## Required work
Scan the data for "апреля" and copy the lines it appears in.

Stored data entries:
########################################

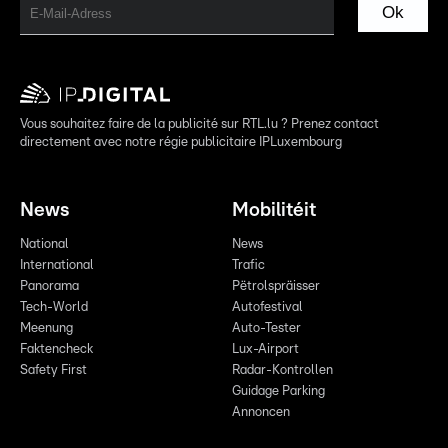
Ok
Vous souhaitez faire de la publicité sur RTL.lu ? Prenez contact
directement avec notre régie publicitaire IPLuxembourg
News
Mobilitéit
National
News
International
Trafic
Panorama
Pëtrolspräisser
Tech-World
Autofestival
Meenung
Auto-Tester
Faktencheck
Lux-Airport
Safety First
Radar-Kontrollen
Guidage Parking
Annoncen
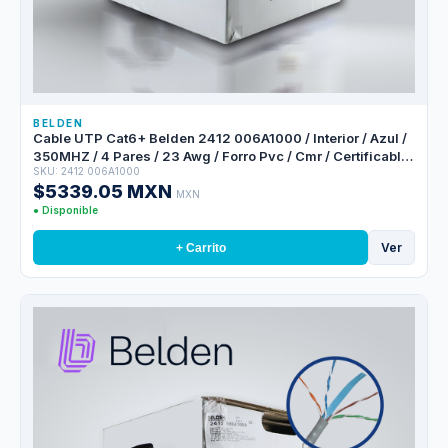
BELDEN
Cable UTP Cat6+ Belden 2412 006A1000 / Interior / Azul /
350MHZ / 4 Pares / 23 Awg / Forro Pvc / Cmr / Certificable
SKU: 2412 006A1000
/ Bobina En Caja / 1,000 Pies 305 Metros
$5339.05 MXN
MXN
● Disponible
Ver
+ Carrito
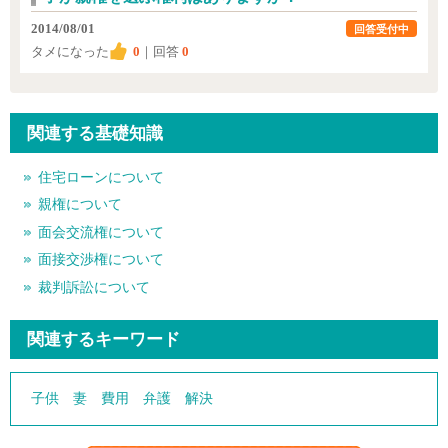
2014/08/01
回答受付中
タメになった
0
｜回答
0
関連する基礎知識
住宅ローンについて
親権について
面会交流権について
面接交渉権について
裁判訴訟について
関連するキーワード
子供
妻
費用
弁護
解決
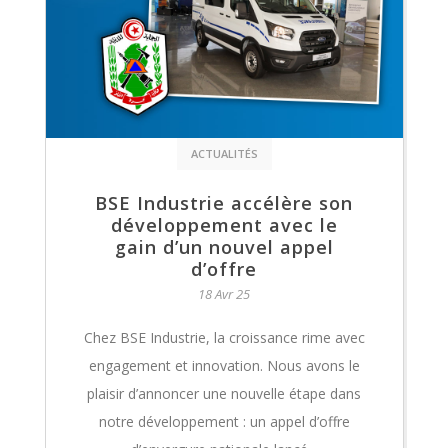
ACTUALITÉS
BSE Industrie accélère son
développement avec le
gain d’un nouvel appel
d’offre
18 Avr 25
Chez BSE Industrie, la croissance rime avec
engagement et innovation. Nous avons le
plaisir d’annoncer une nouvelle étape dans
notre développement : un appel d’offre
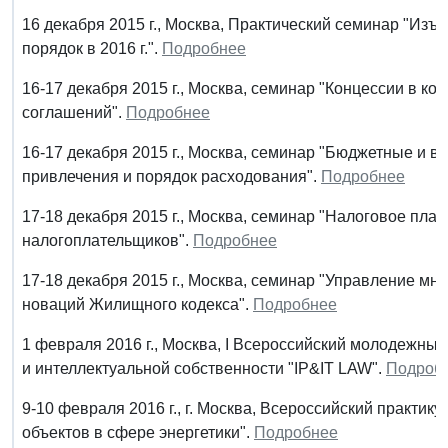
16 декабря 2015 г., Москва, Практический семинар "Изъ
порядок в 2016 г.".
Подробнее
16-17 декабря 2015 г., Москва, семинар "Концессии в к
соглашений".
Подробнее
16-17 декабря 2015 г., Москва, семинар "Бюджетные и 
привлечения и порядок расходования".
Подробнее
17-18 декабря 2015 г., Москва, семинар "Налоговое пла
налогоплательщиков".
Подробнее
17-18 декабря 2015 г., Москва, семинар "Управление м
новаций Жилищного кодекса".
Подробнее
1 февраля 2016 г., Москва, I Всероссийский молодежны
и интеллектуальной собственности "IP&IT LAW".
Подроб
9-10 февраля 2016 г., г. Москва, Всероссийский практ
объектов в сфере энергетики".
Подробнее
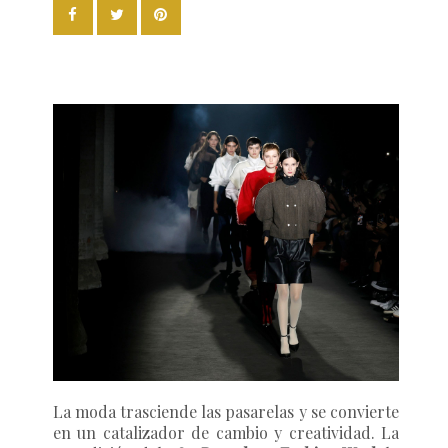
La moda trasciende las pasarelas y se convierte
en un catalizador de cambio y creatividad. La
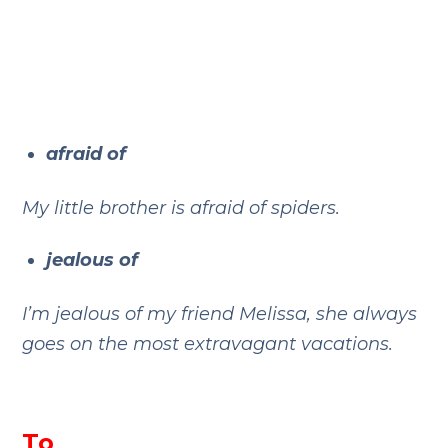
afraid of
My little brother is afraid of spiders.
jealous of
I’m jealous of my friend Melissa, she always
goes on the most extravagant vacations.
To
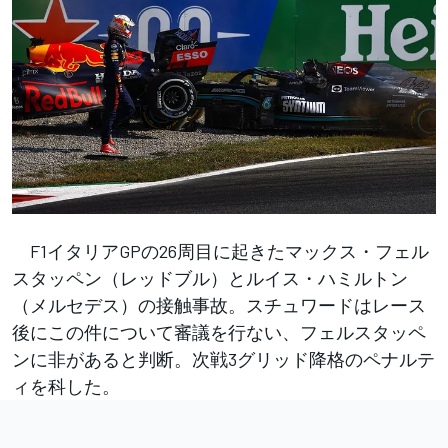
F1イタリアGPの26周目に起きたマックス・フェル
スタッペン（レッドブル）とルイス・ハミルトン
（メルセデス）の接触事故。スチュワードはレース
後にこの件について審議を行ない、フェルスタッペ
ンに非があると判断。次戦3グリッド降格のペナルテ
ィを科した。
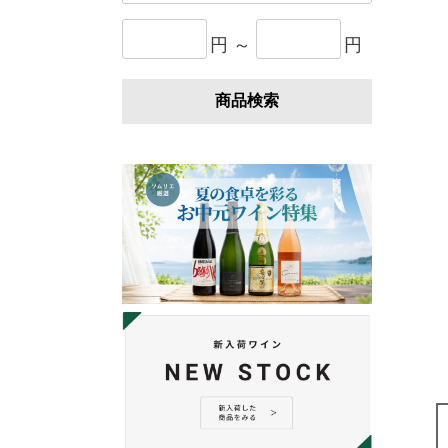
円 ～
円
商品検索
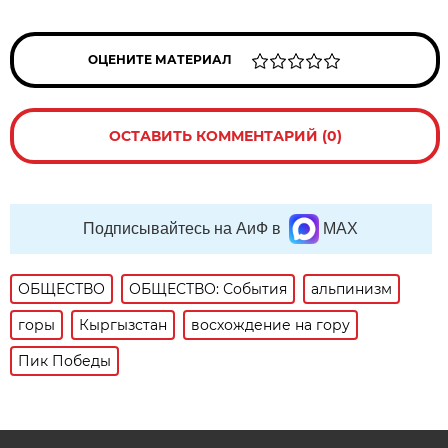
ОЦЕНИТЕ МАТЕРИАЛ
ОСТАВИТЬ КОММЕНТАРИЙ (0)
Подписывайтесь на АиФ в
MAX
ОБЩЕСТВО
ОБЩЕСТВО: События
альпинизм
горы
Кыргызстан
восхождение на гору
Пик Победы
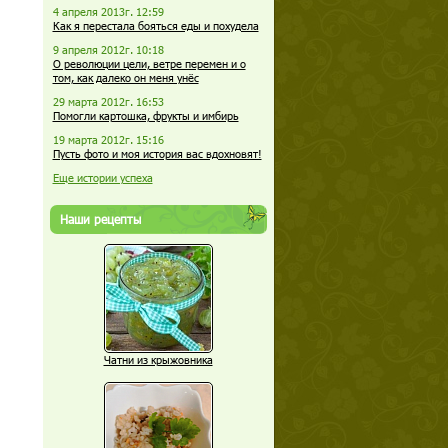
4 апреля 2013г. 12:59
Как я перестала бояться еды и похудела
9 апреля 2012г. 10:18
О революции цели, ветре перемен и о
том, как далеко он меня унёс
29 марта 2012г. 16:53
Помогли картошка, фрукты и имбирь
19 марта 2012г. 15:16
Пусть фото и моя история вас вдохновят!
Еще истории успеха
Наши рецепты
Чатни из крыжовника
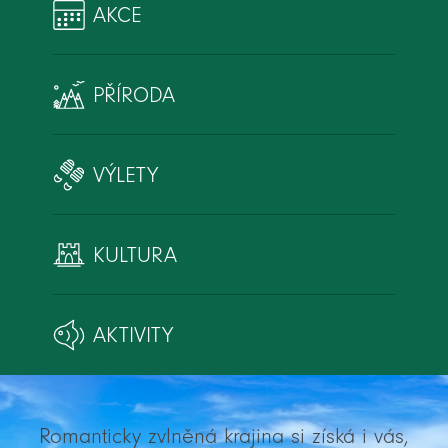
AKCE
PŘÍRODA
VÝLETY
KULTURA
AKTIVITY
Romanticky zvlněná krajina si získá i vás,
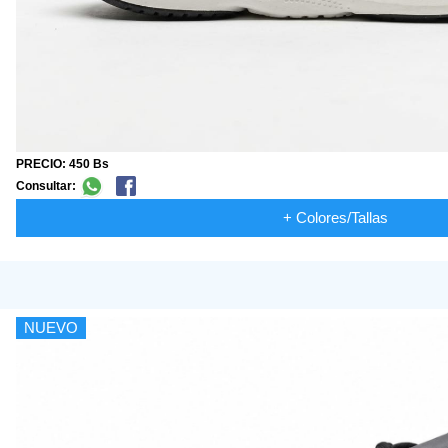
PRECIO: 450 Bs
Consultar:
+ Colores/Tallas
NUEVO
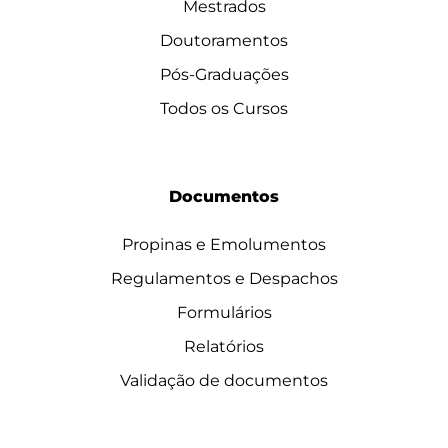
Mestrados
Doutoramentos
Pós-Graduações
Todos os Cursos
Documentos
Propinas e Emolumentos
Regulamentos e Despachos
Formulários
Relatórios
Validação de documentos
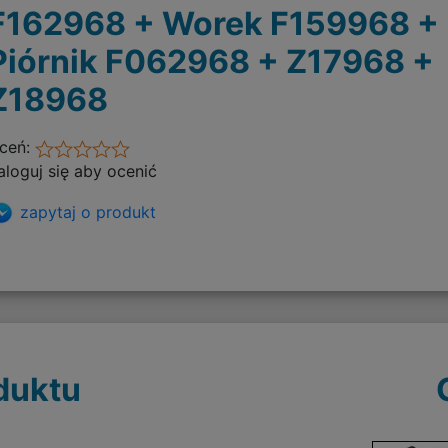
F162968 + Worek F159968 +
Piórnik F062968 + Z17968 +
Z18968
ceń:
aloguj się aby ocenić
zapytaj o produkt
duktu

########################################

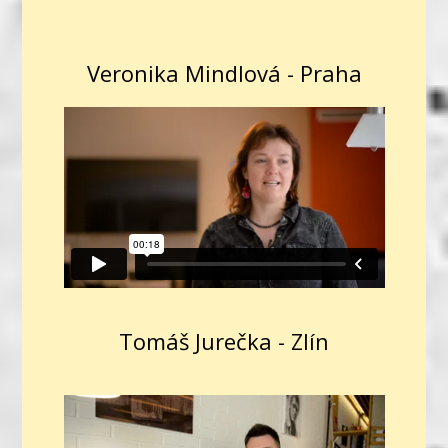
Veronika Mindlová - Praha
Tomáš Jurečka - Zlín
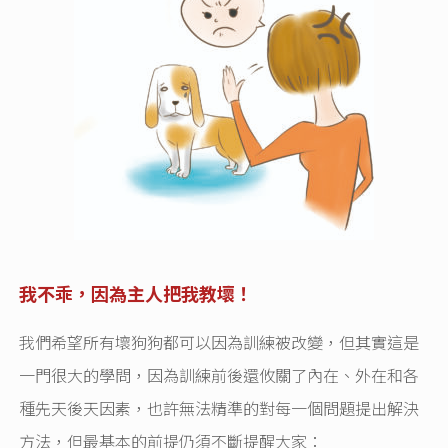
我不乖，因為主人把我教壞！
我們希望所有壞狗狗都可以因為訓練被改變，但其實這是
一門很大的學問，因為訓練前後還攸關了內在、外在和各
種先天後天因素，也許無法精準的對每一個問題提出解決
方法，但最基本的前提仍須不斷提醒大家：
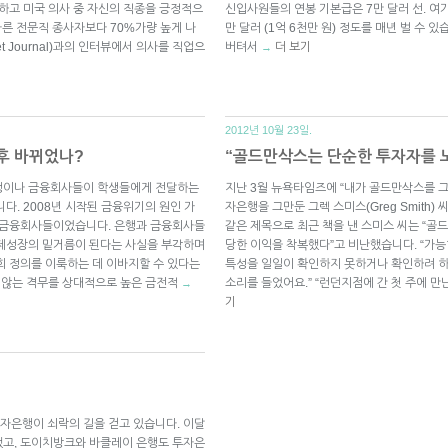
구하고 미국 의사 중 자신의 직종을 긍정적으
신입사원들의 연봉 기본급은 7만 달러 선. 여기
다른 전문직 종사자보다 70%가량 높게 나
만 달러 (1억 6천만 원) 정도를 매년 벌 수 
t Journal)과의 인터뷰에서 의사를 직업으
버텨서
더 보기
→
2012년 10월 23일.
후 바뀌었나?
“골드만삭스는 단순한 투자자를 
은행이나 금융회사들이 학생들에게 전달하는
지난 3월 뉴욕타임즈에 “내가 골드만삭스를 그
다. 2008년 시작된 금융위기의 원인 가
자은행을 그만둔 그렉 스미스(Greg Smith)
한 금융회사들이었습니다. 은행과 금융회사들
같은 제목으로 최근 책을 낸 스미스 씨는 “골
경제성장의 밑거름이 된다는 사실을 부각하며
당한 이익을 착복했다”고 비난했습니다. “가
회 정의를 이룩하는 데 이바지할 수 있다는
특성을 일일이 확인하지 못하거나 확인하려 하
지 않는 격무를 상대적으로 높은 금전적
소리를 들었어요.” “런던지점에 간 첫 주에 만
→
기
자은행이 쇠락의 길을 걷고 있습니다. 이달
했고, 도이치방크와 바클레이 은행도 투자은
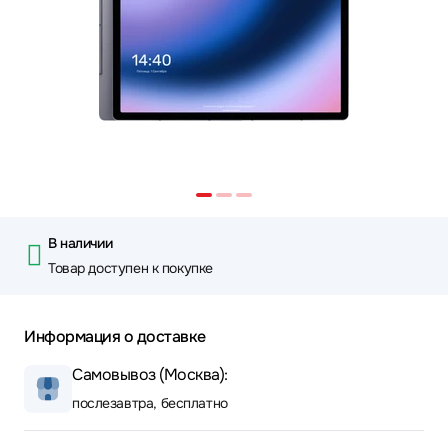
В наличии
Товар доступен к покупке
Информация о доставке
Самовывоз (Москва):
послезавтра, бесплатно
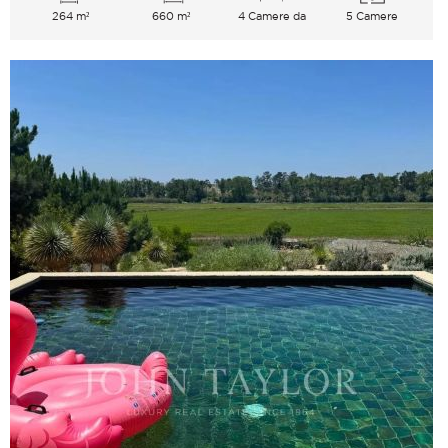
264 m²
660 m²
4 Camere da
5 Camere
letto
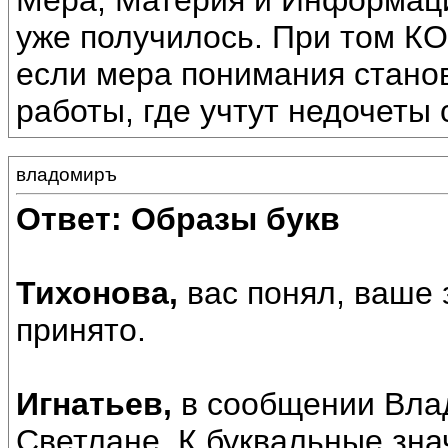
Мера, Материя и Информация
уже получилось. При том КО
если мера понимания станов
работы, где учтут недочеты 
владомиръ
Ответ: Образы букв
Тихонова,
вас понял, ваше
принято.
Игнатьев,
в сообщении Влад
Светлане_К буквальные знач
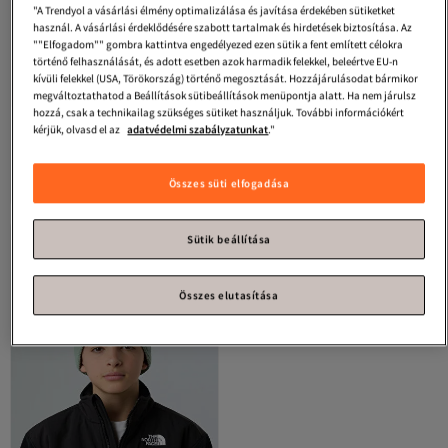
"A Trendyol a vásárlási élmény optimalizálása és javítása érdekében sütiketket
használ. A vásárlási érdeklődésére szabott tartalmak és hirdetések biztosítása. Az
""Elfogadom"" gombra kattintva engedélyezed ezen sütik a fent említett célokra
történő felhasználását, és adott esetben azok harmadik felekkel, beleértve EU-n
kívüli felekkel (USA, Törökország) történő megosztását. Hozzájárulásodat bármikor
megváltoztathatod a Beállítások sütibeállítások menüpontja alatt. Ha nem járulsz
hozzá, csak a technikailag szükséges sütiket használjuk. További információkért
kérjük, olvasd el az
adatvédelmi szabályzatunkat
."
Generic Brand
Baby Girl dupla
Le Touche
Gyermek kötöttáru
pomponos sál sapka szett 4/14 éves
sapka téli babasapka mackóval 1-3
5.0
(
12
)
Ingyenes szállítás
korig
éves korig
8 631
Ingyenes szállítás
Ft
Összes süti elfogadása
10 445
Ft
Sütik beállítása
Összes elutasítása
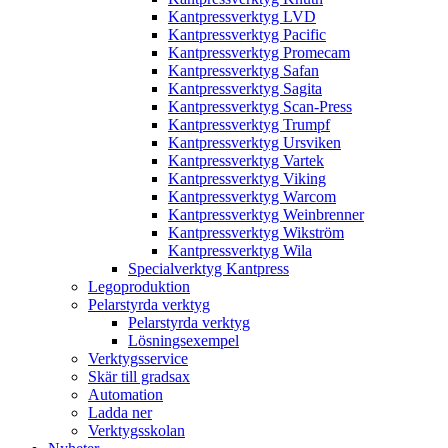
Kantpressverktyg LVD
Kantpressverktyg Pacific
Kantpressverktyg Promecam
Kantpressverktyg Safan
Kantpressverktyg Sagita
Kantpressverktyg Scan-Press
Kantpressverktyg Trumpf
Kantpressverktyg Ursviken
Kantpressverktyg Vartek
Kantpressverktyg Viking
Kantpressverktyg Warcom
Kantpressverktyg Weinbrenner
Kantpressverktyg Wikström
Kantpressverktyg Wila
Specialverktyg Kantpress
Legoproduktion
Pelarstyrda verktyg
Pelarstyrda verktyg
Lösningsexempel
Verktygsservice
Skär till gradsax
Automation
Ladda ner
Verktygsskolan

########################################

## Result of the exercise
4 апреля 2013г. 12:59
9 апреля 2012г. 10:18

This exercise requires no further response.